Libyadan döndükten sonra bu ülke böyle gitmez on sene içinde patlar demiştim arkadaşlara. Büyük bir sefalet ve dünyadan izole edilmiş bir hayat vardı. Ama ben buranın değişeceğine ikna eden şey ise internetin ülkeye girmiş olmasıydı. Arap gençlerin dünyanın diğer ülkelerindeki gençlerin yaşamlarını görüyor olmalarıydı. gerçi olayların patlak vermesi tahminimden de kısa sürdü. döndükten iki ay sonra tunus ta başlayan olaylar libyayıda tetikledi. Neyse afrika ve arap yarım adasındaki bu değişimin yerli yerine oturması bir elli yıl sürer. Çünkü nasıl hristiyanlık rönesans sonrası dinin toplum ve devlet içindeki yerini tanımlayıp kendi modernitesini kurduysa türkiye de dahil müslümanlıkta islam için böyle bir tanımlama yapacak. yani doğu kendi dini ve toplumsal değerlerine uygun olarak kendi demokrasi anlayışını üretecek.
Aslında şu sıra arap baharı üzerinde düşündüğüm nokta şu; bu olaylar yani arapların başlarındaki diktatörleri aşağıya indirmesi muhtemel bir üçüncü dünya savaşının önüne geçip geçmediği. Üçüncü dünya savaşını da nereden çıkardın dersen sanayi devrimi sonrası büyük ekonomiler çıkan bütün ekonomik krizlerden kurtulmak için savaşa muhtaç olmuşlardır. Silah ekonomisinin ne kadar büyük olduğunu anlamak için aralarında savaş olmayan ancak birbirlerini potansiyel olarak gören iki ülkeye biz ve yunanistan a almanyanın beş yıl içinde 190 milyar dolarlık silah satışı yaptığına bakmak yeterli. Benim savaş için en uygun gördüğüm yerde orta doğuydu. petrol satıp silah alacak diktatörlerin ülkeleri ideal yerlerdi. Zaten bu diktatörlerde savaş lobilerinin getirip oturttuğu adamlardı. Savaşın başlatılacağı ülke olarak da iranı görüyordum. Çünkü iran la çıkacak bir savaşta kendi gibi şii nüfusu fazla olan suriyede iranın yanında olacak ve şii iran ve suriye ile sunni arap ülkeleri arasında mezhep savaşı çıkabilecekti. Şimdi ise durum değişmiş görülüyor. Bir mezhep savaşı tehlikesi hala var olsa bile sunni arap diktatörler aşağı indirilmiş durumda. Şii diktatör esad ise sallanıyor. iran ise her ne kadar olaysız görünse de olayların kendine de sıçramaması gayretinde.
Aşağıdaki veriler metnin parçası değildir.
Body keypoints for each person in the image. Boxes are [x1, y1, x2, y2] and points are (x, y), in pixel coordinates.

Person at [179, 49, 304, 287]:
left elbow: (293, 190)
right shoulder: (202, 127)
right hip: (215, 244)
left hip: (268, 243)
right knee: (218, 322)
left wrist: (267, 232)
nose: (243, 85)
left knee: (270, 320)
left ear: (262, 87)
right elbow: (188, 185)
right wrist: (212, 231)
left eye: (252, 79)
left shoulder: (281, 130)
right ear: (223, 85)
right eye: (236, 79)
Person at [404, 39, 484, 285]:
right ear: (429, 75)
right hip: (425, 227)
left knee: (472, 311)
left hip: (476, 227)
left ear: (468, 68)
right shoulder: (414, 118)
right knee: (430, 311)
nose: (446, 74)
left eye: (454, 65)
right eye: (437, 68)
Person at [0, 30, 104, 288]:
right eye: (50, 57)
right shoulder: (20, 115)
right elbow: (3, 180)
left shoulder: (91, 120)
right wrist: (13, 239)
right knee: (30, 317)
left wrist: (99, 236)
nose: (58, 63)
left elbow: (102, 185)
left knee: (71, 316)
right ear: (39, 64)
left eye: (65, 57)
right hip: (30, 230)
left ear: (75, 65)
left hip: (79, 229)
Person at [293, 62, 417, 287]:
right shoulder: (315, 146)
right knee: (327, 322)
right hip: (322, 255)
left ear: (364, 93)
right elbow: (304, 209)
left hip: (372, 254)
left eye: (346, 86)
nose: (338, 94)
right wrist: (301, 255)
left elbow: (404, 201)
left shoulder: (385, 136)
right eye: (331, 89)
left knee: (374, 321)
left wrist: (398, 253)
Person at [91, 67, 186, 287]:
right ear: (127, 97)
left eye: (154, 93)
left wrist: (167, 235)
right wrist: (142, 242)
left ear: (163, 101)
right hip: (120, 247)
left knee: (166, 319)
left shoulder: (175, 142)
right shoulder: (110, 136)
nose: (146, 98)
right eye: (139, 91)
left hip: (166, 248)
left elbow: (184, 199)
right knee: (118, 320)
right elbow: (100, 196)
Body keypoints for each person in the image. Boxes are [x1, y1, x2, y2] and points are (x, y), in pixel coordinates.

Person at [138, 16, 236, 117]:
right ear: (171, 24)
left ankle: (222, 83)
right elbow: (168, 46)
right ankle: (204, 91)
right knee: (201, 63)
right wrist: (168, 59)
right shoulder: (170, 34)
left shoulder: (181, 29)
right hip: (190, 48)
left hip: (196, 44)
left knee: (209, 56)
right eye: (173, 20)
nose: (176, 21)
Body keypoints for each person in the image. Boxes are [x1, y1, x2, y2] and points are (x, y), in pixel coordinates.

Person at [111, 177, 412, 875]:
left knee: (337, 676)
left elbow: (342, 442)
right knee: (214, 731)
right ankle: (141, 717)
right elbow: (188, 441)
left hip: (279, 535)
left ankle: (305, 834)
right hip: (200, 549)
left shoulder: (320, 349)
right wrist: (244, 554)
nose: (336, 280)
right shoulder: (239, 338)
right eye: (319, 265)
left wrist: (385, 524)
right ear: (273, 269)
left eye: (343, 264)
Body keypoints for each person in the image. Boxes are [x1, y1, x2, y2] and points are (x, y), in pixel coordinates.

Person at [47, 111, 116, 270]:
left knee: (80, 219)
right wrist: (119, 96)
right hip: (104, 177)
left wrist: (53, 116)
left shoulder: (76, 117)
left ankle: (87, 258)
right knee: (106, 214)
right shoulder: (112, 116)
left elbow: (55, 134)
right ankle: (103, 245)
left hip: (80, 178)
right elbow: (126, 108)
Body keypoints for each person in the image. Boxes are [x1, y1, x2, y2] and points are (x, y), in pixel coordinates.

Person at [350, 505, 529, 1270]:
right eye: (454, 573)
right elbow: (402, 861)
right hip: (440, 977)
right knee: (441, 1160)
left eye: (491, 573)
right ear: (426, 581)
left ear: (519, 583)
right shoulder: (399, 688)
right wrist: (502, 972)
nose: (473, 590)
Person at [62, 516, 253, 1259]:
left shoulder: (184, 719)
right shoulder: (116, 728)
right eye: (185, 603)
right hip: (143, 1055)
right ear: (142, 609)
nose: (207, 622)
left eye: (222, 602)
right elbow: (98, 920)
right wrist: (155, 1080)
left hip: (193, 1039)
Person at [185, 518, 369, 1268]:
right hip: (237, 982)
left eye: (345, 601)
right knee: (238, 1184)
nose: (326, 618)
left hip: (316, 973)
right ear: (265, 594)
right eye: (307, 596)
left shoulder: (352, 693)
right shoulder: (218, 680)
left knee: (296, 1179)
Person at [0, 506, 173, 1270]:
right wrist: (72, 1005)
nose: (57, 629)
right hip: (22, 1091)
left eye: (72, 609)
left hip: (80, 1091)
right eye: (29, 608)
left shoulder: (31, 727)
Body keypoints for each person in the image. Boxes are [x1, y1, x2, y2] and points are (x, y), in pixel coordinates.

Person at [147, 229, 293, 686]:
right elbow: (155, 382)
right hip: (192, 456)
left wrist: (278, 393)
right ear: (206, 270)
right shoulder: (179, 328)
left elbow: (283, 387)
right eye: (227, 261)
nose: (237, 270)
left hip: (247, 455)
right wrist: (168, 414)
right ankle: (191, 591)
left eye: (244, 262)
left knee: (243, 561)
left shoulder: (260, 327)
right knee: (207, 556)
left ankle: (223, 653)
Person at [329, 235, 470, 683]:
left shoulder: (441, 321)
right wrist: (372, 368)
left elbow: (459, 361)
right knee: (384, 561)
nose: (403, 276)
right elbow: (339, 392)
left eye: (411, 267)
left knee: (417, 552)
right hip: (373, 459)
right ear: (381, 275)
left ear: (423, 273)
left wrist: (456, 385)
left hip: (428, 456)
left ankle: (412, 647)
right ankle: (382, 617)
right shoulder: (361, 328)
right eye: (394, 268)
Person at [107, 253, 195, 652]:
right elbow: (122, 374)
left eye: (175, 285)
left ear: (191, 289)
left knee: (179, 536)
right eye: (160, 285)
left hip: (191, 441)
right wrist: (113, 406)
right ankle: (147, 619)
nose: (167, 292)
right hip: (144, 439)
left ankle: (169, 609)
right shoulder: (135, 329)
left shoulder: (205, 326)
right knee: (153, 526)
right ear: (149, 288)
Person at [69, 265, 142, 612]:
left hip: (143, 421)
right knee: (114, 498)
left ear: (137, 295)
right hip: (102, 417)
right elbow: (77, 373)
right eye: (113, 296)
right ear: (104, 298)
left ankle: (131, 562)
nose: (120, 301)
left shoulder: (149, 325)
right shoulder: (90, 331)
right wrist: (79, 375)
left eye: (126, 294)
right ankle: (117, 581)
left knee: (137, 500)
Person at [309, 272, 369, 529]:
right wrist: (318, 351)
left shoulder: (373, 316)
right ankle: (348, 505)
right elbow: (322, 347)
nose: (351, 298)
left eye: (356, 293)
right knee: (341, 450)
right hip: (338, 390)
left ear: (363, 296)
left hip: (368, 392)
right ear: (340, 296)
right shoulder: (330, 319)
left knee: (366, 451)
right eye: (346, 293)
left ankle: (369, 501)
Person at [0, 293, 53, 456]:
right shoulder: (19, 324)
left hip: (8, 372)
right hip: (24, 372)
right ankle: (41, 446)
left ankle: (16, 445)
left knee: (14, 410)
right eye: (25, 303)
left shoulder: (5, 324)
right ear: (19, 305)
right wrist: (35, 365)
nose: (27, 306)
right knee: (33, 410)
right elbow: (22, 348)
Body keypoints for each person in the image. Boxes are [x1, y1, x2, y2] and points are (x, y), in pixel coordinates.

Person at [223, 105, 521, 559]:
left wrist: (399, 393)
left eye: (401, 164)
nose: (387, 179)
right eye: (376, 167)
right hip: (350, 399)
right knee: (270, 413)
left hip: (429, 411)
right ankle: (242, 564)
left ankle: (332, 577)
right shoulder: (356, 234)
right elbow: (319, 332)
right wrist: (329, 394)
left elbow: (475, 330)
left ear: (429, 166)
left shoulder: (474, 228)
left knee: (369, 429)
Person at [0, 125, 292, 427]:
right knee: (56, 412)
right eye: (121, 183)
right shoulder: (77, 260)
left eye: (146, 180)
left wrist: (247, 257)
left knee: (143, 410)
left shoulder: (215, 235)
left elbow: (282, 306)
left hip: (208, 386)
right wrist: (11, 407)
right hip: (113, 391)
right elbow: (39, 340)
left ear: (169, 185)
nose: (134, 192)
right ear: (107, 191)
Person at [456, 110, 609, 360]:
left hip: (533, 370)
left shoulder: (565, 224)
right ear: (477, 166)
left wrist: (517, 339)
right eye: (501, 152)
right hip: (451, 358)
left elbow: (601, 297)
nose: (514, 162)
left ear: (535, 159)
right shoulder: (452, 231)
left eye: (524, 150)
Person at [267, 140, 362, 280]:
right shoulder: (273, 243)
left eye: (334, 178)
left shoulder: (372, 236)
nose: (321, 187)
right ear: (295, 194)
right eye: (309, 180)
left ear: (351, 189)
Beni bunu düşünmeye iten nedense son günlerde israilin açıkca irana saldıracağını açıklaması oldu. Ve israil irana saldıracakta. ancak bu durum arap baharından önce olsa bunun kıtada bir mezhep çatışmasına döneceğini kuvvetli bir şekilde düşünebilirdim. ancak dediğim gibi israil ve amerikanın müttefiki olan diktatörlerin aşağı indirilmesi ve bunun gerçekten halktan gelen bir ivme ile olması yaygın bir savaş ihtimalini azaltıyor. Hele hele bu savaşın amerika ve israil gibi arap halklarının hiç sevmediği ülkeler üzerinden çıkması bu ihtimali dahada zayıflatıyor.
Arap baharı aslında tüm dünyayı şaşırtan bir hareket oldu. özellikle arap halkıyla temas kurmayıp diktatörler üzerinden bu coğrafyayı değerlendiren batılı ülkeler için çok şaşırtıcı oldu. Ve bu hareket sadece diktatörleri alaşağı eden bir hareketten de öte küresel hesapları değiştiren bir hareket oldu. Tabi bu küresel savaş ekonomisinin çöküşü değil ama ellerini zora sokan bir durum oldu. Ama yinede savaş ekonomisi çok güçlü ve bu küresel krizi atlatmak için öyle veya böyle dünyanın bir yerinde bir savaş çıkacak. unutmayın dünyanın yarından çoğu bırakın interneti henüz telefonun çevir sesini duymamış durumda. daha çok öleceğiz.